The Attempt on Mr McKinley
A it can not be said that Mr McKinley
is out of danger there is very good ground for hoping that the outrage
which startled the world on Saturday is not going to have a fatal
issue. The medical men who are attending the wounded President of
the American Republic are not yet able to give a final verdict,
but they hold out hope that Mr McKinley’s life will be spared, and
by the end of the week they will be able, we trust, to say definitely
that that hope will be realised. The whole world is praying that
the President may win through and be restored to health and strength,
and resume his position at the head of the American nation. But
the final issue, whatever it may be, cannot in the judgment of decent
men either mitigate or aggravate the crime which has been committed
against society by this Anarchist. The whole enormity of the offence,
so far as the world is concerned, was present in the attempt, and
whether the fell design of the Anarchist be consummated or not,
the nature of the crime of which Czolgosz has been guilty cannot
be hanged. The central fact which has arrested the attention and
shocked the feelings of human society, is that one of those beings
who are called Anarchists has attempted to take the life of the
President of a great Republic. The Anarchist is a terrible problem
at any time in any place, but there is something particularly appalling
about this deed. When a Nihilist throws a bomb in Russia, or an
Anarchist thrusts a dagger in France, the world is moved to intimidation,
but is not surprised. The conditions which obtain in those countries
are peculiar, and discontented and desperate men are expected to
commit desperate deeds at times. But when an Anarchist aims at the
life of the President of the United States the world is shocked
and startled. Of course the Anarchist is the avowed enemy of every
form of Government, of law and order wherever they exist, and therefore
every head of a Government—monarch, or president, or emperor—is
the subject of his hatred and vengeance. The President of the United
States is in the same category, from the Anarchist’s point of view,
as the Czar of Russia. Both represent the fountains of law with
irresistible force behind it. They represent government and government
is what the Anarchist is sworn to overthrow; but government in the
United States is very different from Continental government. It
was Continental government that called the Anarchist into existence,
and in the Continental soil he has flourished; but he has not hitherto
appeared to find a congenial home in freer and more enlightened
countries, such as Great Britain and America. Two Presidents of
the United States—Lincoln and Garfield—have fallen by the hand of
the assassin; but the motives for those crimes were radically different
from that which animated Czolgosz. This man aimed at the form of
government which the American nation has elected to live under.

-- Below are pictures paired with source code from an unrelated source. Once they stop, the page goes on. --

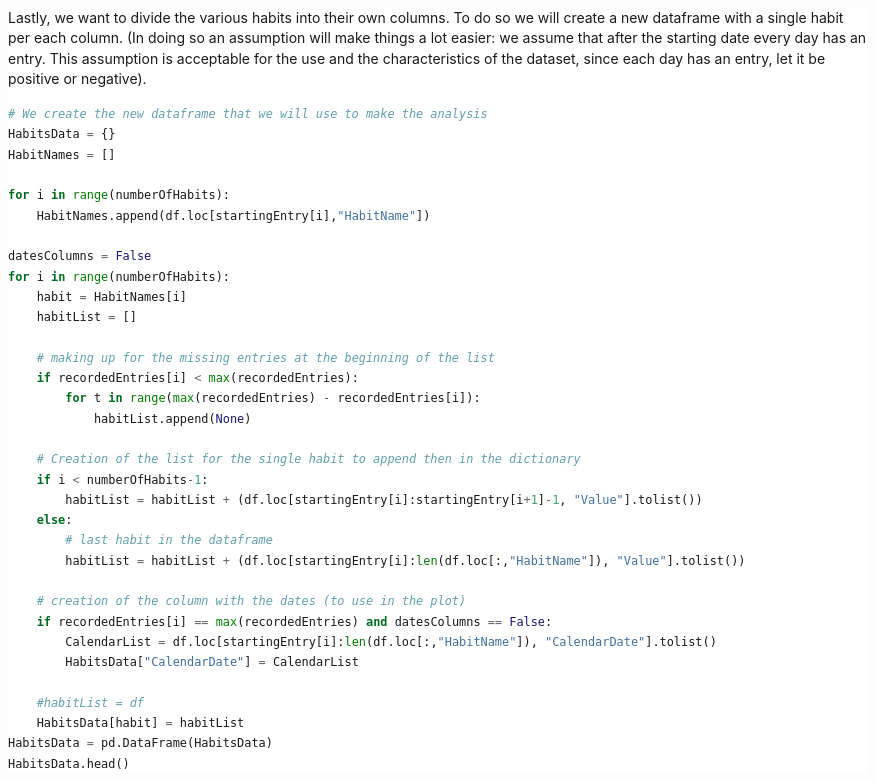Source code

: 
Lastly, we want to divide the various habits into their own columns. To do so we will create a new dataframe with a single habit per each column. (In doing so an assumption will make things a lot easier: we assume that after the starting date every day has an entry. This assumption is acceptable for the use and the characteristics of the dataset, since each day has an entry, let it be positive or negative).


```python
# We create the new dataframe that we will use to make the analysis
HabitsData = {}
HabitNames = []

for i in range(numberOfHabits):
    HabitNames.append(df.loc[startingEntry[i],"HabitName"])

datesColumns = False
for i in range(numberOfHabits):
    habit = HabitNames[i]
    habitList = []
    
    # making up for the missing entries at the beginning of the list
    if recordedEntries[i] < max(recordedEntries):
        for t in range(max(recordedEntries) - recordedEntries[i]):
            habitList.append(None)
    
    # Creation of the list for the single habit to append then in the dictionary
    if i < numberOfHabits-1:
        habitList = habitList + (df.loc[startingEntry[i]:startingEntry[i+1]-1, "Value"].tolist())
    else:
        # last habit in the dataframe
        habitList = habitList + (df.loc[startingEntry[i]:len(df.loc[:,"HabitName"]), "Value"].tolist())
    
    # creation of the column with the dates (to use in the plot)
    if recordedEntries[i] == max(recordedEntries) and datesColumns == False:
        CalendarList = df.loc[startingEntry[i]:len(df.loc[:,"HabitName"]), "CalendarDate"].tolist()
        HabitsData["CalendarDate"] = CalendarList
    
    #habitList = df
    HabitsData[habit] = habitList
HabitsData = pd.DataFrame(HabitsData)
HabitsData.head()
```




<div>
<style scoped>
    .dataframe tbody tr th:only-of-type {
        vertical-align: middle;
    }

    .dataframe tbody tr th {
        vertical-align: top;
    }
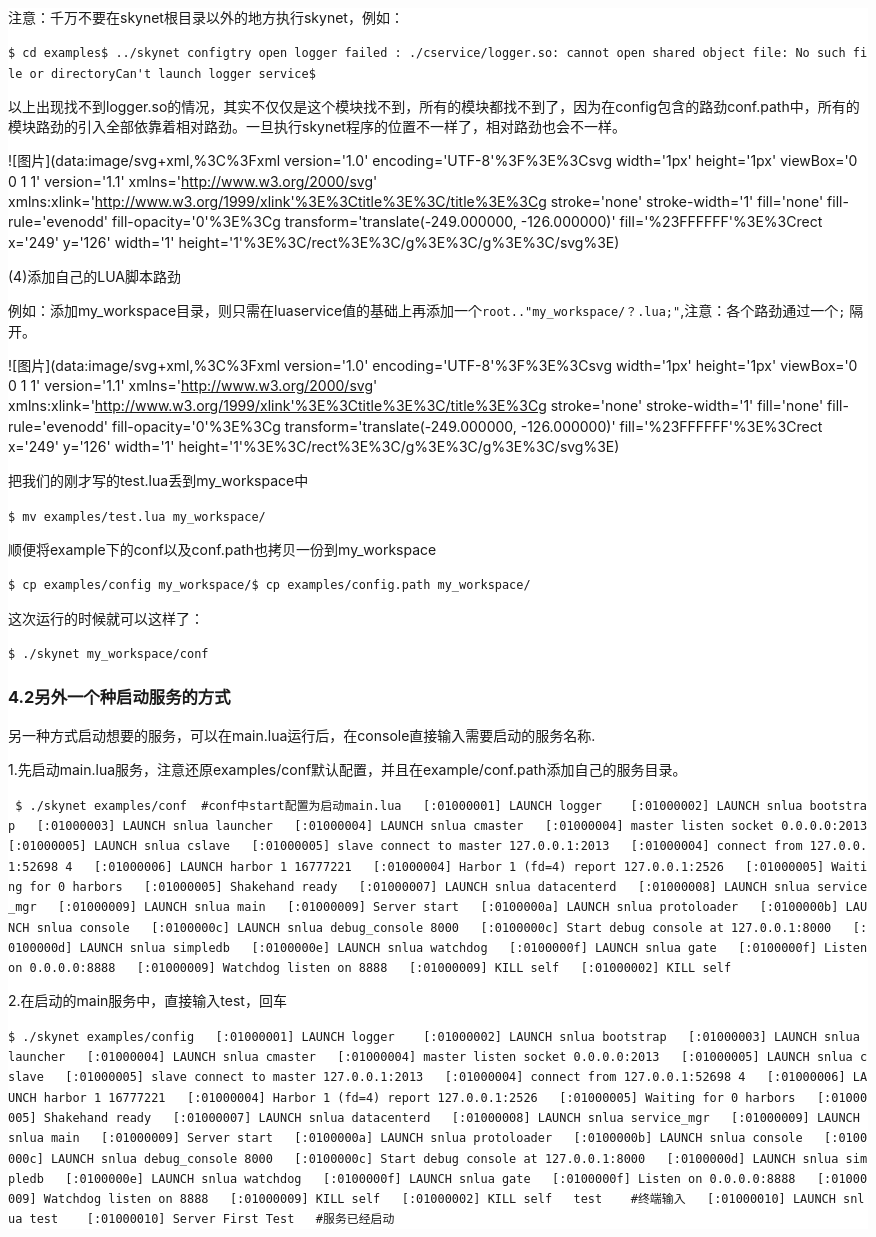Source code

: 注意：千万不要在skynet根目录以外的地方执行skynet，例如：

```
$ cd examples$ ../skynet configtry open logger failed : ./cservice/logger.so: cannot open shared object file: No such file or directoryCan't launch logger service$ 
```

以上出现找不到logger.so的情况，其实不仅仅是这个模块找不到，所有的模块都找不到了，因为在config包含的路劲conf.path中，所有的模块路劲的引入全部依靠着相对路劲。一旦执行skynet程序的位置不一样了，相对路劲也会不一样。

![图片](data:image/svg+xml,%3C%3Fxml version='1.0' encoding='UTF-8'%3F%3E%3Csvg width='1px' height='1px' viewBox='0 0 1 1' version='1.1' xmlns='http://www.w3.org/2000/svg' xmlns:xlink='http://www.w3.org/1999/xlink'%3E%3Ctitle%3E%3C/title%3E%3Cg stroke='none' stroke-width='1' fill='none' fill-rule='evenodd' fill-opacity='0'%3E%3Cg transform='translate(-249.000000, -126.000000)' fill='%23FFFFFF'%3E%3Crect x='249' y='126' width='1' height='1'%3E%3C/rect%3E%3C/g%3E%3C/g%3E%3C/svg%3E)

(4)添加自己的LUA脚本路劲

例如：添加my_workspace目录，则只需在luaservice值的基础上再添加一个`root.."my_workspace/？.lua;"`,注意：各个路劲通过一个`;` 隔开。

![图片](data:image/svg+xml,%3C%3Fxml version='1.0' encoding='UTF-8'%3F%3E%3Csvg width='1px' height='1px' viewBox='0 0 1 1' version='1.1' xmlns='http://www.w3.org/2000/svg' xmlns:xlink='http://www.w3.org/1999/xlink'%3E%3Ctitle%3E%3C/title%3E%3Cg stroke='none' stroke-width='1' fill='none' fill-rule='evenodd' fill-opacity='0'%3E%3Cg transform='translate(-249.000000, -126.000000)' fill='%23FFFFFF'%3E%3Crect x='249' y='126' width='1' height='1'%3E%3C/rect%3E%3C/g%3E%3C/g%3E%3C/svg%3E)

把我们的刚才写的test.lua丢到my_workspace中

```
$ mv examples/test.lua my_workspace/
```

顺便将example下的conf以及conf.path也拷贝一份到my_workspace

```
$ cp examples/config my_workspace/$ cp examples/config.path my_workspace/
```

这次运行的时候就可以这样了：

```
$ ./skynet my_workspace/conf
```

### 4.2另外一个种启动服务的方式

另一种方式启动想要的服务，可以在main.lua运行后，在console直接输入需要启动的服务名称.

1.先启动main.lua服务，注意还原examples/conf默认配置，并且在example/conf.path添加自己的服务目录。

```
 $ ./skynet examples/conf  #conf中start配置为启动main.lua   [:01000001] LAUNCH logger    [:01000002] LAUNCH snlua bootstrap   [:01000003] LAUNCH snlua launcher   [:01000004] LAUNCH snlua cmaster   [:01000004] master listen socket 0.0.0.0:2013   [:01000005] LAUNCH snlua cslave   [:01000005] slave connect to master 127.0.0.1:2013   [:01000004] connect from 127.0.0.1:52698 4   [:01000006] LAUNCH harbor 1 16777221   [:01000004] Harbor 1 (fd=4) report 127.0.0.1:2526   [:01000005] Waiting for 0 harbors   [:01000005] Shakehand ready   [:01000007] LAUNCH snlua datacenterd   [:01000008] LAUNCH snlua service_mgr   [:01000009] LAUNCH snlua main   [:01000009] Server start   [:0100000a] LAUNCH snlua protoloader   [:0100000b] LAUNCH snlua console   [:0100000c] LAUNCH snlua debug_console 8000   [:0100000c] Start debug console at 127.0.0.1:8000   [:0100000d] LAUNCH snlua simpledb   [:0100000e] LAUNCH snlua watchdog   [:0100000f] LAUNCH snlua gate   [:0100000f] Listen on 0.0.0.0:8888   [:01000009] Watchdog listen on 8888   [:01000009] KILL self   [:01000002] KILL self
```

2.在启动的main服务中，直接输入test，回车

```
$ ./skynet examples/config   [:01000001] LAUNCH logger    [:01000002] LAUNCH snlua bootstrap   [:01000003] LAUNCH snlua launcher   [:01000004] LAUNCH snlua cmaster   [:01000004] master listen socket 0.0.0.0:2013   [:01000005] LAUNCH snlua cslave   [:01000005] slave connect to master 127.0.0.1:2013   [:01000004] connect from 127.0.0.1:52698 4   [:01000006] LAUNCH harbor 1 16777221   [:01000004] Harbor 1 (fd=4) report 127.0.0.1:2526   [:01000005] Waiting for 0 harbors   [:01000005] Shakehand ready   [:01000007] LAUNCH snlua datacenterd   [:01000008] LAUNCH snlua service_mgr   [:01000009] LAUNCH snlua main   [:01000009] Server start   [:0100000a] LAUNCH snlua protoloader   [:0100000b] LAUNCH snlua console   [:0100000c] LAUNCH snlua debug_console 8000   [:0100000c] Start debug console at 127.0.0.1:8000   [:0100000d] LAUNCH snlua simpledb   [:0100000e] LAUNCH snlua watchdog   [:0100000f] LAUNCH snlua gate   [:0100000f] Listen on 0.0.0.0:8888   [:01000009] Watchdog listen on 8888   [:01000009] KILL self   [:01000002] KILL self   test    #终端输入   [:01000010] LAUNCH snlua test    [:01000010] Server First Test   #服务已经启动
```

He shot President McKinley because he did not like a republic; and
his dislike of republican government was apparently nursed into
being by Anarchist addresses of a woman by name Miss Goldman. It
is a curious condition of mind into which the Anarchist deludes
himself, and it is not easy for sane men to understand how anybody
but a maniac could be persuaded that he has a mission to murder
the heads of organised society, the representatives of law and order
in whatever form they may exist. But the state of mind of the Anarchist,
with its singular negative and destructive ideas, is not the question
to which America, and every other Government, must address itself.
The question that America will have to consider is, whether its
freedom is not too large and generous; whether it is not dangerous
to the safety of the State to permit Anarchist propaganda to proceed
without check. Liberty of speech and ideas is a lofty ideal, which
has a fascination for the radical British mind; but it is questionable
whether a liberty which permits the Anarchist to instil his poison
into weak minds is not inconsistent with public safety. That is
the question which we should think America will attempt to answer
before very long, and probably the freedom which has hitherto been
extended to all men will be narrowed and restricted. In the meantime
it is satisfactory to observe that America intends to punish Czolgosz
in a rational way. It will not make his trial and punishment a sensation,
nor will it elevate him into a position of notoriety and enable
him to pose, perhaps, as a martyr for his cause, by engaging in
a crusade against Anarchists and all persons suspected of fostering
the doctrines of Anarchy. It will enforce the law as against an
ordinary criminal, and if the interpretation put upon the law by
Mr Millburn be correct, as most people hope, it is not only Czolgosz,
who may be no more than a tool, but those who incited him to the
crime that will have to pay the penalty of their crime. The resolution
passed by the House of Representatives yesterday was framed in the
right spirit, and it stands as a testimony that society intends
to live under the law, and that it will not tolerate for a moment
the creeds and deeds of the Anarchist. Such resolutions passed in
every part of the civilised world will show that society refuses
to allow justification to the lawlessness of anarchy; that it regards
the means of anarchy with horror, and that it is determined to use
all the power which organisation can give it to stamp out the detestable
principles which go by the name Anarchy. The revulsion of feeling
produced by the attempt upon Mr McKinley’s life has been so strong
and universal that the dastardly outrage committed by this instrument
of Anarchists may result in good. The invasion of the United States
by the Anarchist may perhaps be fatal to Anarchy, and if that should
be so an incalculable benefit will have been reaped by the world.